Spurrier is confident he will succeed, like always. Self-assured, like usual. But there appeared to be uncharacteristic mysteries afloat in Steve's mind, especially about his favorite subject -- offense -- where the Redskins are operating with lukewarm talent including two quarterbacks who qualify as teacher's pets.

Washington won four preseason games, but last weekend the 'Skins were overwhelmed and all but humiliated in an exhibition against Super Bowl champion New England.

It was a blueprint of what NFL opponents are apt to attempt against Spurrier's offense -- solid coverage of Redskins receivers who are not especially fast or scary, blended with a furious rush of the revolving quarterbacks.

Danny Wuerffel led the Spurrier Gators to the 1996 national championship and, like his coach, was a Heisman Trophy-winning quarterback. Wuerffel is with the Redskins because Spurrier is comfortable with him and knows that Wuerffel excels in the academics of Spurrier's complex offense. Even so, against the Pats, Wuerffel was sacked five times and significantly blundered.

Spurrier's other quarterback option is Shane Matthews, who likewise played for him at UF. Wuerffel was so wobbly against New England that Matthews will start today against Arizona. I see no sign of either of them taking exclusive hold of the job.

Expect a shuttle. Spurrier constantly will be trying to find cool leadership and a hot passing hand from Wuerffel or Matthews. "Each week, I believe at least one of them will do okay," Spurrier, 57, said. "Some critics say it hurts a quarterback's feelings and confidence to bench him. Well, against the Patriots, it was clear I was doing Danny a favor by taking him out. He needed a relief pitcher."

Predictions are running strong in both directions on Spurrier regarding his NFL chances. Some analysts anticipate the $5-million-a-year Washington property will be a whopper flop. I disagree. Spurrier won at Duke where no other coach could. He's smart. He's as fierce a competitor as I have ever seen. He may struggle temporarily, but I expect eventual grandeur.

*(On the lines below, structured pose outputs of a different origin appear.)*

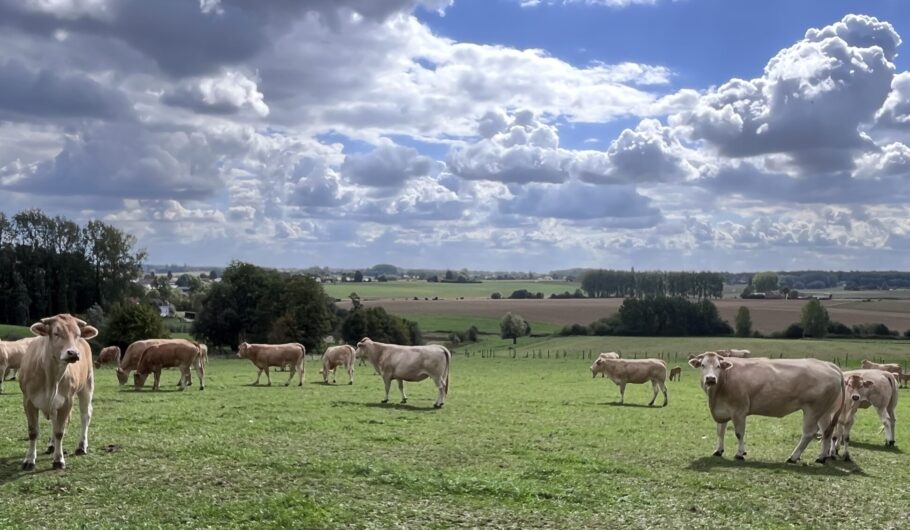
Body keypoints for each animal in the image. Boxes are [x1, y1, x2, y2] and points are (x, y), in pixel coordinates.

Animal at [19, 314, 97, 471]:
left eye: (78, 334)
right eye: (56, 333)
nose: (73, 353)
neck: (51, 377)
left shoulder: (67, 401)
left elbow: (60, 431)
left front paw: (58, 459)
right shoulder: (28, 401)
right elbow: (33, 431)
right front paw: (29, 459)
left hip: (87, 385)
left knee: (85, 415)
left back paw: (81, 446)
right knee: (55, 421)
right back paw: (52, 445)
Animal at [688, 352, 844, 464]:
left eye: (718, 366)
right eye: (703, 365)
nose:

NFL operators came after Steve for 10 years. Dallas owner Jerry Jones called to see if Spurrier was interested in leaving the Gators for the Cowboys. No dice.

Spurrier came within a sunshine heartbeat of becoming Bucs coach in 1996. He stayed in Gainesville and won a national championship that year as Tampa Bay opted for Tony Dungy.

Ron Wolf, recently retired as Green Bay general manager, told me, "I have long thought Spurrier was the sharpest coach anywhere. I see him becoming a big winner. I tried three times to hire him." It was the big money and roaring promises of Redskins owner Dan Snider that finally prodded Steve into jumping.

"Scrutiny will be heavy," Spurrier said, "but I've been dealing with that for a long time. It doesn't bother me.

"I'm just interested in what 53 players on our roster believe. Every indication is that they are very excited and think we can do some big things."

Offense is Steve's gig, but it will be defense that carries the Redskins this season. They have the best troika of linebackers in the league with LaVar Arrington, Jeremiah Trotter and Jessie Armstead.

Snider not only made Spurrier the NFL's highest-paid field commander, but he also hired former Baltimore Ravens defensive guru Marvin Lewis, architect of a Super Bowl champion, making him the league's highest-paid coordinator at $900,000 a year.

"It's bigger, faster, stronger football," Spurrier said of the NFL. "We're not as good as we're going to be.

"We had a great thing going for years at the Swamp in Gainesville, and I want the pro football version at FedEx Field. It's the biggest stadium in the league and should be the loudest ... and I hope, before long, the happiest."